The networks that broadcast NFL games will no longer be required to answer for the way those broadcasts are bundled and sold by the NFL and DirecTV.
Via the Hollywood Reporter, NBC, CBS, FOX, and ESPN no longer appear as defendants in a class action that challenges the manner in which the league and its satellite partner market the NFL Sunday Ticket product.
This doesn’t mean that the networks will be immune from involvement in the case. For now, though, none of them face potential financial liability.
The lawsuits began last June, not long after the settlement of a challenge regarding the NHL’s distribution of games via DirecTV. Within a month, at least three class actions were filed. Now, all pending lawsuits have been consolidated into one case.
Apparently, the networks were added as some point in order to prevent consolidation, since the lawyers who filed the individuals cases presumably didn’t want to give up control over their own litigation. Once those efforts failed, the networks became unnecessary to the broader attack on the league’s exclusive distribution of out-of-market games through the Sunday Ticket package.
A key threshold question once the case gets to the substance and not the procedure will be whether the federal broadcast antitrust exemption applies to the distribution of out-of-market games. If it doesn’t, the end result of the litigation could be a requirement that each team be permitted to cut its own deal regarding the availability of games beyond the traditional broadcast marketplace, requiring (allowing) teams like the Cowboys and Packers and Steelers to make a lot more by selling, for example, streaming rights to their games beyond the markets where they otherwise are available via over-the-air broadcasts. (The other side of the coin would be that nationally unpopular teams — and they know who they are without me listing them — would make a lot less.)
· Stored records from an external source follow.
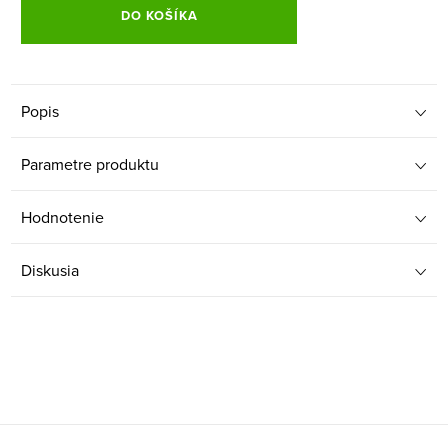
DO KOŠÍKA
Popis
Parametre produktu
Hodnotenie
Diskusia
Z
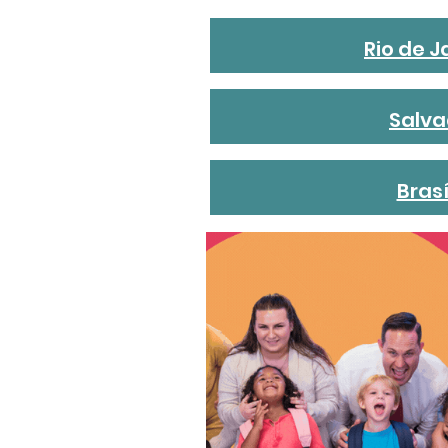
Rio de J
Salva
Brasí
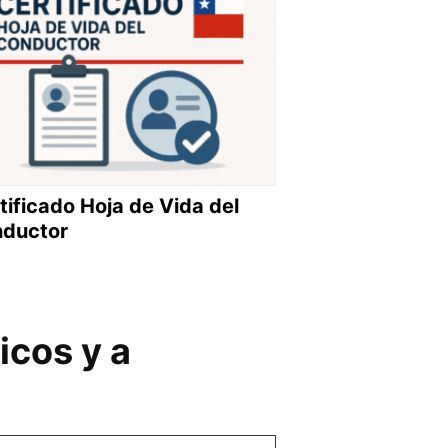
tificado Hoja de Vida del
ductor
icos y a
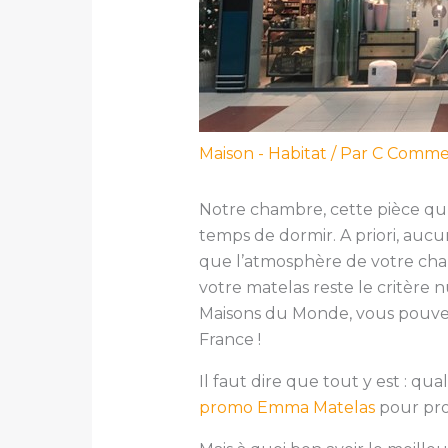
Maison - Habitat
/ Par
C Comm
Notre chambre, cette pièce qu
temps de dormir. A priori, auc
que l’atmosphère de votre chamb
votre matelas reste le critère
Maisons du Monde, vous pouvez
France !
Il faut dire que tout y est : qua
promo Emma Matelas
pour prof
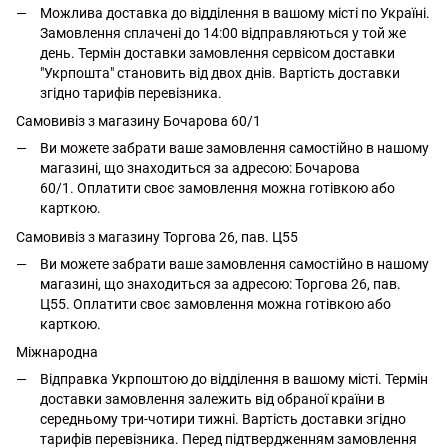
Можлива доставка до відділення в вашому місті по Україні.
Замовлення сплачені до 14:00 відправляються у той же
день. Термін доставки замовлення сервісом доставки
"Укрпошта" становить від двох днів. Вартість доставки
згідно тарифів перевізника.
Самовивіз з магазину Бочарова 60/1
Ви можете забрати ваше замовлення самостійно в нашому
магазині, що знаходиться за адресою: Бочарова
60/1. Оплатити своє замовлення можна готівкою або
карткою.
Самовивіз з магазину Торгова 26, пав. Ц55
Ви можете забрати ваше замовлення самостійно в нашому
магазині, що знаходиться за адресою: Торгова 26, пав.
Ц55. Оплатити своє замовлення можна готівкою або
карткою.
Міжнародна
Відправка Укрпоштою до відділення в вашому місті. Термін
доставки замовлення залежить від обраної країни в
середньому три-чотири тижні. Вартість доставки згідно
тарифів перевізника. Перед підтвердженням замовлення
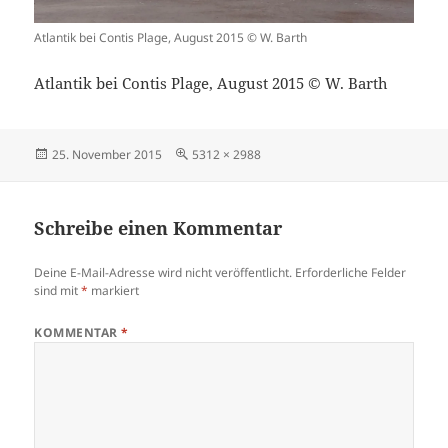
Atlantik bei Contis Plage, August 2015 © W. Barth
Atlantik bei Contis Plage, August 2015 © W. Barth
Veröffentlicht
Volle
25. November 2015
5312 × 2988
am
Größe
Schreibe einen Kommentar
Deine E-Mail-Adresse wird nicht veröffentlicht.
Erforderliche Felder
sind mit
*
markiert
KOMMENTAR
*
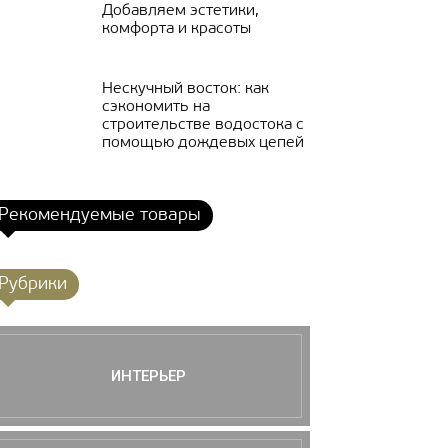
Добавляем эстетики,
комфорта и красоты
Нескучный восток: как
сэкономить на
строительстве водостока с
помощью дождевых цепей
Рекомендуемые товары
Рубрики
ИНТЕРЬЕР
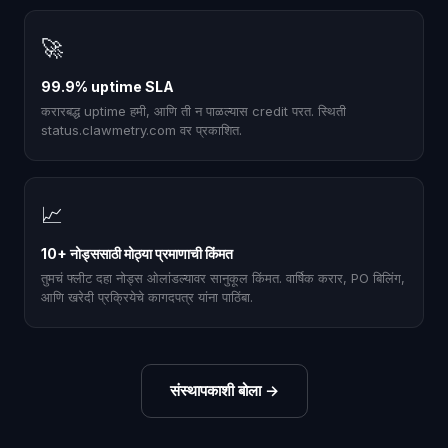
🚀
99.9% uptime SLA
करारबद्ध uptime हमी, आणि ती न पाळल्यास credit परत. स्थिती
status.clawmetry.com वर प्रकाशित.
📈
10+ नोड्ससाठी मोठ्या प्रमाणाची किंमत
तुमचं फ्लीट दहा नोड्स ओलांडल्यावर सानुकूल किंमत. वार्षिक करार, PO बिलिंग,
आणि खरेदी प्रक्रियेचे कागदपत्र यांना पाठिंबा.
संस्थापकाशी बोला
→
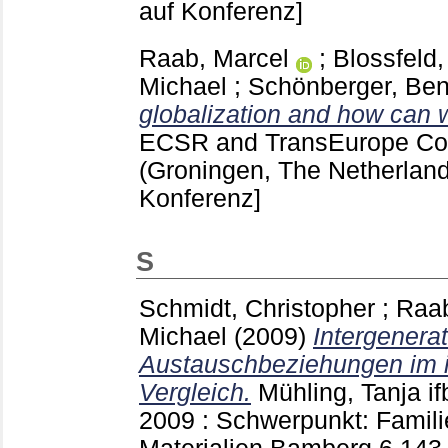
auf Konferenz]
Raab, Marcel
;
Blossfeld
Michael
;
Schönberger, Be
globalization and how can 
ECSR and TransEurope Co
(Groningen, The Netherlan
Konferenz]
S
Schmidt, Christopher
;
Raab
Michael
(2009)
Intergenera
Austauschbeziehungen im i
Vergleich.
Mühling, Tanja
if
2009 : Schwerpunkt: Famili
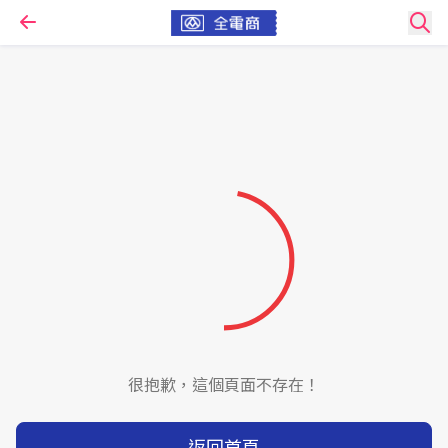
很抱歉，這個頁面不存在！
返回首頁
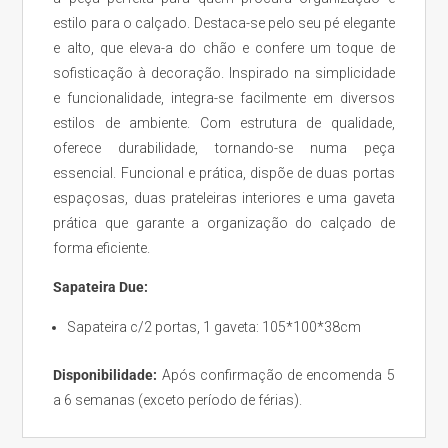
estilo para o calçado. Destaca-se pelo seu pé elegante
e alto, que eleva-a do chão e confere um toque de
sofisticação à decoração.
Inspirado na simplicidade
e funcionalidade, integra-se facilmente em diversos
estilos de ambiente. Com estrutura de qualidade,
oferece durabilidade, tornando-se numa peça
essencial. Funcional e prática, dispõe de duas portas
espaçosas, duas prateleiras interiores e uma gaveta
prática que garante a organização do calçado de
forma eficiente.
Sapateira Due:
Sapateira c/2 portas, 1 gaveta: 105*100*38cm
Disponibilidade:
Após confirmação de encomenda 5
a 6 semanas (exceto período de férias).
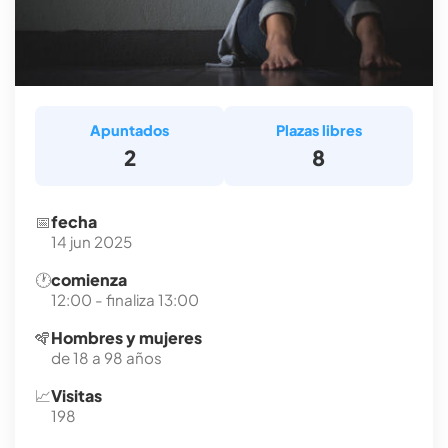
Apuntados
Plazas libres
2
8
📅
fecha
14 jun 2025
🕐
comienza
12:00 - finaliza 13:00
🪇
Hombres y mujeres
de 18 a 98 años
📈
Visitas
198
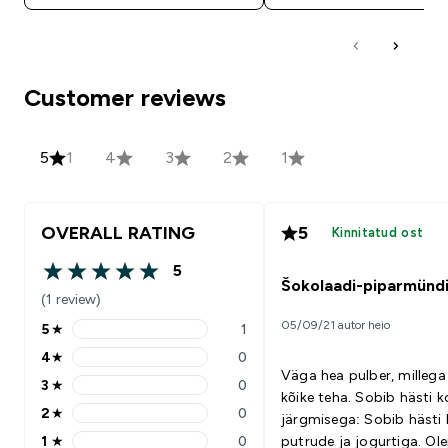
Customer reviews
5
1
4
3
2
1
OVERALL RATING
5
Kinnitatud ost
5
5 out of 5 stars
Šokolaadi-piparmünd
(1 review)
05/09/21 autor heio
5
★
1
5 stars rating 1 reviews
4
★
0
4 stars rating 0 reviews
Väga hea pulber, milleg
3
★
0
3 stars rating 0 reviews
kõike teha. Sobib hästi kokku
2
★
0
järgmisega: Sobib hästi kokku
2 stars rating 0 reviews
1
★
0
putrude ja jogurtiga. Ol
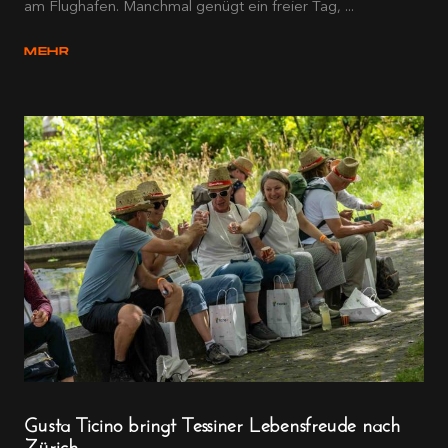
am Flughafen. Manchmal genügt ein freier Tag, ...
MEHR
Gusta Ticino bringt Tessiner Lebensfreude nach
Zürich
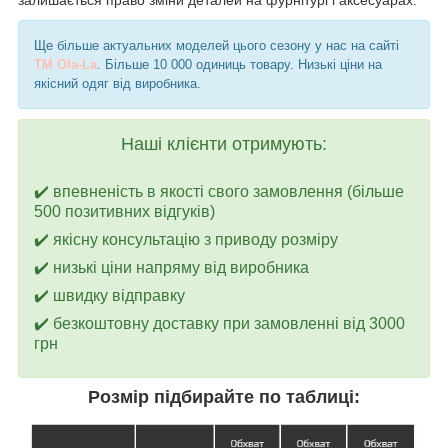
Ще більше актуальних моделей цього сезону у нас на сайті
TM Ola-La
. Більше 10 000 одиниць товару. Низькі ціни на
якісний одяг від виробника.
Наші клієнти отримують:
✔️ впевненість в якості свого замовлення (більше
500 позитивних відгуків)
✔️ якісну консультацію з приводу розміру
✔️ низькі ціни напряму від виробника
✔️ швидку відправку
✔️ безкоштовну доставку при замовленні від 3000
грн
Розмір підбирайте по таблиці:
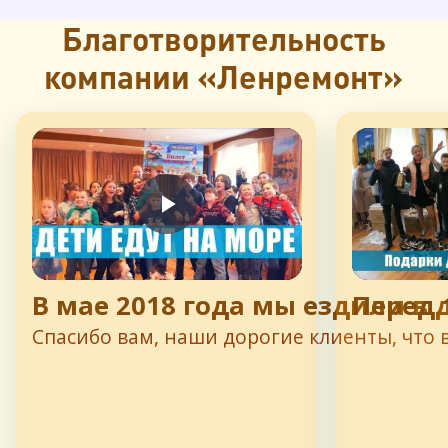
Благотворительность
компании «Ленремонт»
В мае 2018 года мы ездили в 
Перед 
Спасибо вам, наши дорогие клиенты, что в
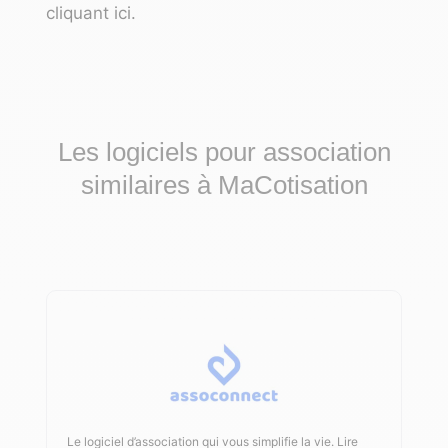
cliquant
ici
.
Les logiciels pour association
similaires à MaCotisation
Le logiciel d’association qui vous simplifie la vie.
Lire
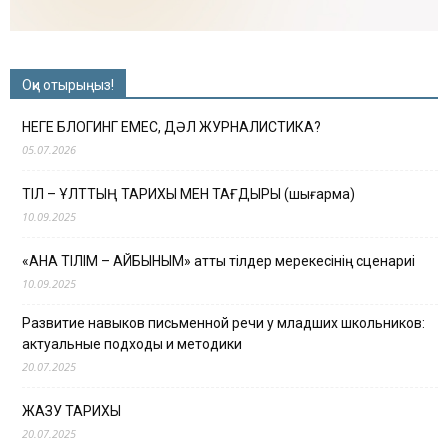
Оқи отырыңыз!
НЕГЕ БЛОГИНГ ЕМЕС, ДӘЛ ЖУРНАЛИСТИКА?
05.07.2026
ТІЛ – ҰЛТТЫҢ ТАРИХЫ МЕН ТАҒДЫРЫ (шығарма)
10.09.2025
«АНА ТІЛІМ – АЙБЫНЫМ» атты тілдер мерекесінің сценариі
10.09.2025
Развитие навыков письменной речи у младших школьников:
актуальные подходы и методики
20.07.2025
ЖАЗУ ТАРИХЫ
20.07.2025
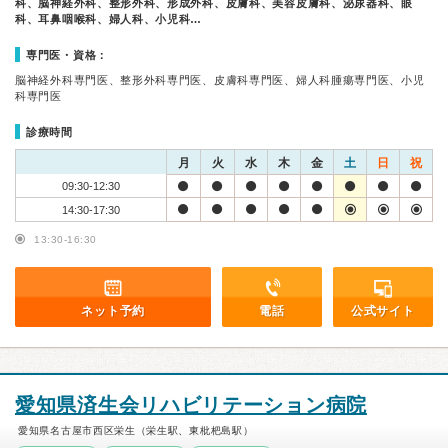
科、脳神経外科、整形外科、形成外科、皮膚科、美容皮膚科、泌尿器科、眼
科、耳鼻咽喉科、婦人科、小児科…
専門医・資格：
脳神経外科専門医、整形外科専門医、皮膚科専門医、婦人科腫瘍専門医、小児
科専門医
診療時間
月
火
水
木
金
土
日
祝
09:30-12:30
14:30-17:30
13:30-16:30
ネット予約
電話
公式サイト
愛知県済生会リハビリテーション病院
愛知県名古屋市西区栄生（栄生駅、東枇杷島駅）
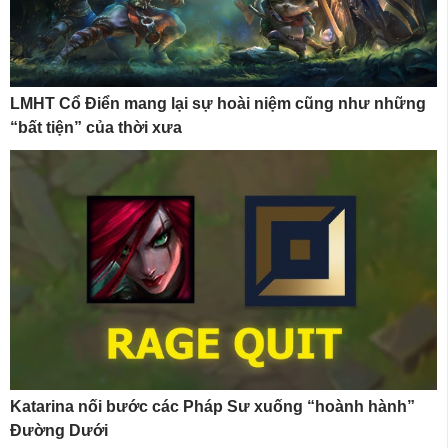
LMHT Cổ Điển mang lại sự hoài niệm cũng như những
“bất tiện” của thời xưa
Katarina nối bước các Pháp Sư xuống “hoành hành”
Đường Dưới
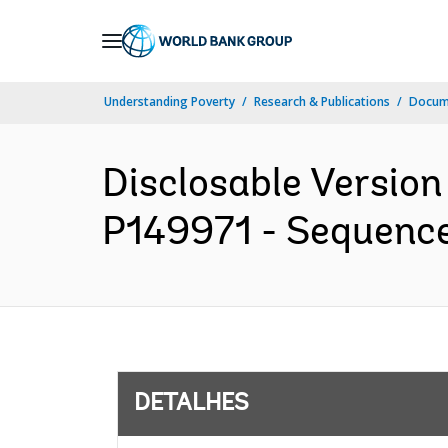
Skip
to
Main
Understanding Poverty
Research & Publications
Docume
Navigation
Disclosable Version 
P149971 - Sequence 
DETALHES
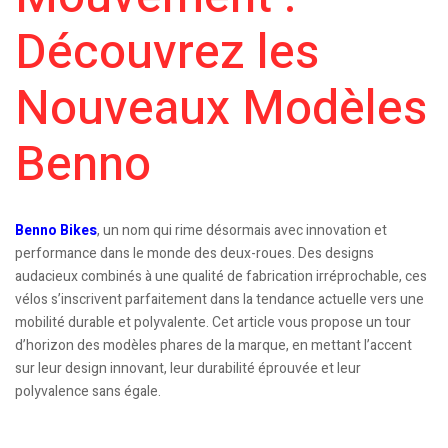
Découvrez les
Nouveaux Modèles
Benno
Benno Bikes
, un nom qui rime désormais avec innovation et
performance dans le monde des deux-roues. Des designs
audacieux combinés à une qualité de fabrication irréprochable, ces
vélos s’inscrivent parfaitement dans la tendance actuelle vers une
mobilité durable et polyvalente. Cet article vous propose un tour
d’horizon des modèles phares de la marque, en mettant l’accent
sur leur design innovant, leur durabilité éprouvée et leur
polyvalence sans égale.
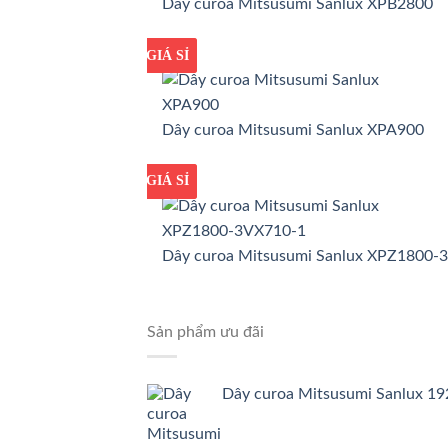
Dây curoa Mitsusumi Sanlux XPB2800
GIÁ TỐT
GIÁ SỈ
Dây curoa Mitsusumi Sanlux XPA900
GIÁ TỐT
GIÁ SỈ
Dây curoa Mitsusumi Sanlux XPZ1800-
Sản phẩm ưu đãi
Dây curoa Mitsusumi Sanlux 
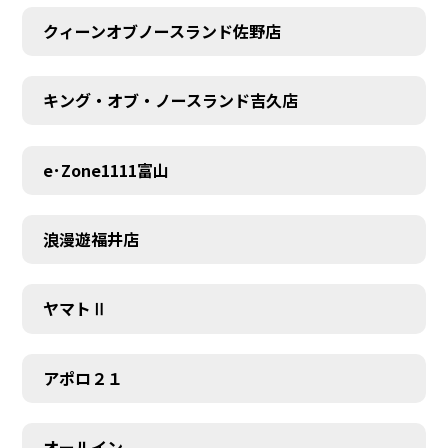
クィーンオブノースランド佐野店
キング・オブ・ノースランド吉久店
e･Zone1111富山
浪漫遊福井店
ヤマトⅡ
アポロ２１
オールイン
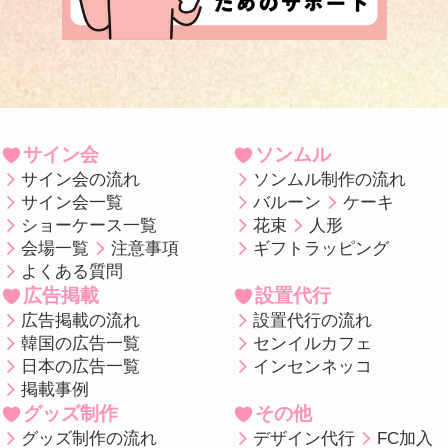
サイン会
ソンムル
サイン会の流れ
ソンムル制作の流れ
サイン会一覧
バルーン
ケーキ
ショーケース一覧
花束
人形
会場一覧
注意事項
ギフトラッピング
よくある質問
広告掲載
設置代行
広告掲載の流れ
設置代行の流れ
韓国の広告一覧
センイルカフェ
日本の広告一覧
インセンネッコ
掲載事例
グッズ制作
その他
グッズ制作の流れ
デザイン代行
FC加入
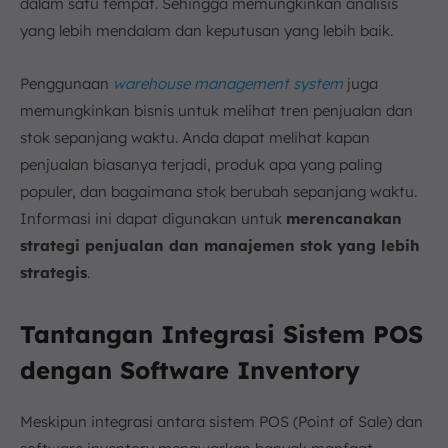
dalam satu tempat. Sehingga memungkinkan analisis
yang lebih mendalam dan keputusan yang lebih baik.
Penggunaan
warehouse management system
juga
memungkinkan bisnis untuk melihat tren penjualan dan
stok sepanjang waktu. Anda dapat melihat kapan
penjualan biasanya terjadi, produk apa yang paling
populer, dan bagaimana stok berubah sepanjang waktu.
Informasi ini dapat digunakan untuk
merencanakan
strategi penjualan dan manajemen stok yang lebih
strategis
.
Tantangan Integrasi Sistem POS
dengan Software Inventory
Meskipun integrasi antara sistem POS (Point of Sale) dan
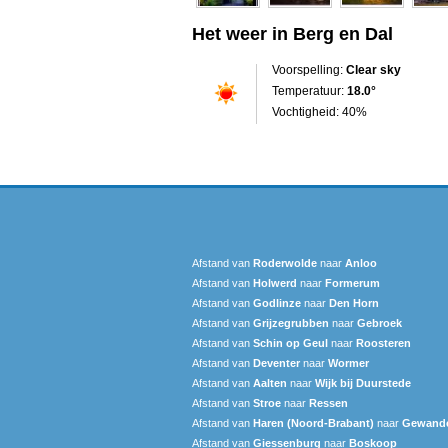
Het weer in Berg en Dal
Voorspelling:
Clear sky
Temperatuur:
18.0°
Vochtigheid: 40%
Afstand van
Roderwolde
naar
Anloo
Afstand van
Holwerd
naar
Formerum
Afstand van
Godlinze
naar
Den Horn
Afstand van
Grijzegrubben
naar
Gebroek
Afstand van
Schin op Geul
naar
Roosteren
Afstand van
Deventer
naar
Wormer
Afstand van
Aalten
naar
Wijk bij Duurstede
Afstand van
Stroe
naar
Ressen
Afstand van
Haren (Noord-Brabant)
naar
Gewand
Afstand van
Giessenburg
naar
Boskoop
If that happens, there would be dramatic changes to the way that football fans consume games that aren’t televised over FCC-regulated network affiliates in their local areas. If, for example, a Saints fan only wanted to see Saints games, the Saints fan would be able to buy the ability to watch all Saints games not otherwise televised for free in that fan’s geographic region. The price should be a lot less than buying the entire Sunday Ticket package, which is currently the only way for fans of one team to see that team’s games only.
The end result for the league would be dramatic fluctuations in the money the various teams make from broadcasting games. Absent a commitment to share among all 32 teams whatever any of them earns by selling out-of-market satellite, cable, or streaming rights on their own, it could create a significant disparity in revenue between the most and least nationally popular clubs.